▸ **Task brief**: Print each entry verbatim.

*** Opening Material supplied ***

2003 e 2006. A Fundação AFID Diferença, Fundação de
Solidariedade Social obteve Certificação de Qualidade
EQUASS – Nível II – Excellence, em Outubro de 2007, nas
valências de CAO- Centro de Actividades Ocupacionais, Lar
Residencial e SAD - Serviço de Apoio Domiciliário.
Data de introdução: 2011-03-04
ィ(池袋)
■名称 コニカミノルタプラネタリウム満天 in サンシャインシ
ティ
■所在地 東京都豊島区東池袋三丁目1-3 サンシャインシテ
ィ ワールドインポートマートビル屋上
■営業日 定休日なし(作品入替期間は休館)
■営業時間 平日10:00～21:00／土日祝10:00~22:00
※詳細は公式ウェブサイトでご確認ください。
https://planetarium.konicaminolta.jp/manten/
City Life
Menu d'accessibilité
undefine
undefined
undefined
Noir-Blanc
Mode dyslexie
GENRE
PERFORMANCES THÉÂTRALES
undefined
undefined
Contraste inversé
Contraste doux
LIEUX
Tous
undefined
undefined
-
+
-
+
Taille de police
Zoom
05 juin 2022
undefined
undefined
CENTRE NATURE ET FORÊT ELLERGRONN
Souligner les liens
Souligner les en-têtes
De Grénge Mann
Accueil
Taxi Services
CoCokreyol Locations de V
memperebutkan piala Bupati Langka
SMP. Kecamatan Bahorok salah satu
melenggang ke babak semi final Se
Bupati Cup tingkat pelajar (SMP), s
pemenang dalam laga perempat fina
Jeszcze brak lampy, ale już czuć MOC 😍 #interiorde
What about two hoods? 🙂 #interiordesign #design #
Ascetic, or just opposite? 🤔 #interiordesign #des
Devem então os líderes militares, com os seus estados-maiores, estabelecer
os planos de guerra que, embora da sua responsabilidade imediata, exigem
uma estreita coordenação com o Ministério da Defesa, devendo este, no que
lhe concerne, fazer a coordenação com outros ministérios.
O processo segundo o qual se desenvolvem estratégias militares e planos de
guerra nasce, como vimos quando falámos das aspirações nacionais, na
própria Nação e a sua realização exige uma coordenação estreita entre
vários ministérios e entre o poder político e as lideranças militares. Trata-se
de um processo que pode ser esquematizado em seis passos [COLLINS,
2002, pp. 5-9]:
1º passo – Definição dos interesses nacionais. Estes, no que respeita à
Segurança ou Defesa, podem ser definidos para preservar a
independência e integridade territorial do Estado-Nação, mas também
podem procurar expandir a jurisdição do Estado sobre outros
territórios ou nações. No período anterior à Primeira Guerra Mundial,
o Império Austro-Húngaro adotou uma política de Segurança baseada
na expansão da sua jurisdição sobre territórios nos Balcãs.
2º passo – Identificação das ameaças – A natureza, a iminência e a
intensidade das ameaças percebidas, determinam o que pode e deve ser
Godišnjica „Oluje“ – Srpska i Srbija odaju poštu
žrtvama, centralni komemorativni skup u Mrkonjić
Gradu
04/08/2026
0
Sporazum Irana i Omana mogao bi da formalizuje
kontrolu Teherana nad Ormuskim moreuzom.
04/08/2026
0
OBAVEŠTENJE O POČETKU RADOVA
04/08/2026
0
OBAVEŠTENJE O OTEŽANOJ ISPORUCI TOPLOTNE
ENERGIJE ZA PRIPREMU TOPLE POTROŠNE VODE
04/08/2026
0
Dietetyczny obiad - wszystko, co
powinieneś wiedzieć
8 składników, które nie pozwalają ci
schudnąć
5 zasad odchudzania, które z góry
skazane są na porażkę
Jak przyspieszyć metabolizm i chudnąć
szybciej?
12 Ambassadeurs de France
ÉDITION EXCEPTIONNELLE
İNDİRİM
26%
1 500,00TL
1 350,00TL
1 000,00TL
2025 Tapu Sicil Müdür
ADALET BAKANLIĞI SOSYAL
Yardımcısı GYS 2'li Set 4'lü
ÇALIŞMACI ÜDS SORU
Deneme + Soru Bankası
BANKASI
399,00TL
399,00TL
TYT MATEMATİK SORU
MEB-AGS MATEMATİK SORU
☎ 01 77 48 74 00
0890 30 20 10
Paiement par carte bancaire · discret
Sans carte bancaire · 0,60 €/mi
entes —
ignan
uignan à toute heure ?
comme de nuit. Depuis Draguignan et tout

*** Closing Material supplied ***

▸ **Exercise result**:
2003 e 2006. A Fundação AFID Diferença, Fundação de
Solidariedade Social obteve Certificação de Qualidade
EQUASS – Nível II – Excellence, em Outubro de 2007, nas
valências de CAO- Centro de Actividades Ocupacionais, Lar
Residencial e SAD - Serviço de Apoio Domiciliário.
Data de introdução: 2011-03-04
ィ(池袋)
■名称 コニカミノルタプラネタリウム満天 in サンシャインシ
ティ
■所在地 東京都豊島区東池袋三丁目1-3 サンシャインシテ
ィ ワールドインポートマートビル屋上
■営業日 定休日なし(作品入替期間は休館)
■営業時間 平日10:00～21:00／土日祝10:00~22:00
※詳細は公式ウェブサイトでご確認ください。
https://planetarium.konicaminolta.jp/manten/
City Life
Menu d'accessibilité
undefine
undefined
undefined
Noir-Blanc
Mode dyslexie
GENRE
PERFORMANCES THÉÂTRALES
undefined
undefined
Contraste inversé
Contraste doux
LIEUX
Tous
undefined
undefined
-
+
-
+
Taille de police
Zoom
05 juin 2022
undefined
undefined
CENTRE NATURE ET FORÊT ELLERGRONN
Souligner les liens
Souligner les en-têtes
De Grénge Mann
Accueil
Taxi Services
CoCokreyol Locations de V
memperebutkan piala Bupati Langka
SMP. Kecamatan Bahorok salah satu
melenggang ke babak semi final Se
Bupati Cup tingkat pelajar (SMP), s
pemenang dalam laga perempat fina
Jeszcze brak lampy, ale już czuć MOC 😍 #interiorde
What about two hoods? 🙂 #interiordesign #design #
Ascetic, or just opposite? 🤔 #interiordesign #des
Devem então os líderes militares, com os seus estados-maiores, estabelecer
os planos de guerra que, embora da sua responsabilidade imediata, exigem
uma estreita coordenação com o Ministério da Defesa, devendo este, no que
lhe concerne, fazer a coordenação com outros ministérios.
O processo segundo o qual se desenvolvem estratégias militares e planos de
guerra nasce, como vimos quando falámos das aspirações nacionais, na
própria Nação e a sua realização exige uma coordenação estreita entre
vários ministérios e entre o poder político e as lideranças militares. Trata-se
de um processo que pode ser esquematizado em seis passos [COLLINS,
2002, pp. 5-9]:
1º passo – Definição dos interesses nacionais. Estes, no que respeita à
Segurança ou Defesa, podem ser definidos para preservar a
independência e integridade territorial do Estado-Nação, mas também
podem procurar expandir a jurisdição do Estado sobre outros
territórios ou nações. No período anterior à Primeira Guerra Mundial,
o Império Austro-Húngaro adotou uma política de Segurança baseada
na expansão da sua jurisdição sobre territórios nos Balcãs.
2º passo – Identificação das ameaças – A natureza, a iminência e a
intensidade das ameaças percebidas, determinam o que pode e deve ser
Godišnjica „Oluje“ – Srpska i Srbija odaju poštu
žrtvama, centralni komemorativni skup u Mrkonjić
Gradu
04/08/2026
0
Sporazum Irana i Omana mogao bi da formalizuje
kontrolu Teherana nad Ormuskim moreuzom.
04/08/2026
0
OBAVEŠTENJE O POČETKU RADOVA
04/08/2026
0
OBAVEŠTENJE O OTEŽANOJ ISPORUCI TOPLOTNE
ENERGIJE ZA PRIPREMU TOPLE POTROŠNE VODE
04/08/2026
0
Dietetyczny obiad - wszystko, co
powinieneś wiedzieć
8 składników, które nie pozwalają ci
schudnąć
5 zasad odchudzania, które z góry
skazane są na porażkę
Jak przyspieszyć metabolizm i chudnąć
szybciej?
12 Ambassadeurs de France
ÉDITION EXCEPTIONNELLE
İNDİRİM
26%
1 500,00TL
1 350,00TL
1 000,00TL
2025 Tapu Sicil Müdür
ADALET BAKANLIĞI SOSYAL
Yardımcısı GYS 2'li Set 4'lü
ÇALIŞMACI ÜDS SORU
Deneme + Soru Bankası
BANKASI
399,00TL
399,00TL
TYT MATEMATİK SORU
MEB-AGS MATEMATİK SORU
☎ 01 77 48 74 00
0890 30 20 10
Paiement par carte bancaire · discret
Sans carte bancaire · 0,60 €/mi
entes —
ignan
uignan à toute heure ?
comme de nuit. Depuis Draguignan et tout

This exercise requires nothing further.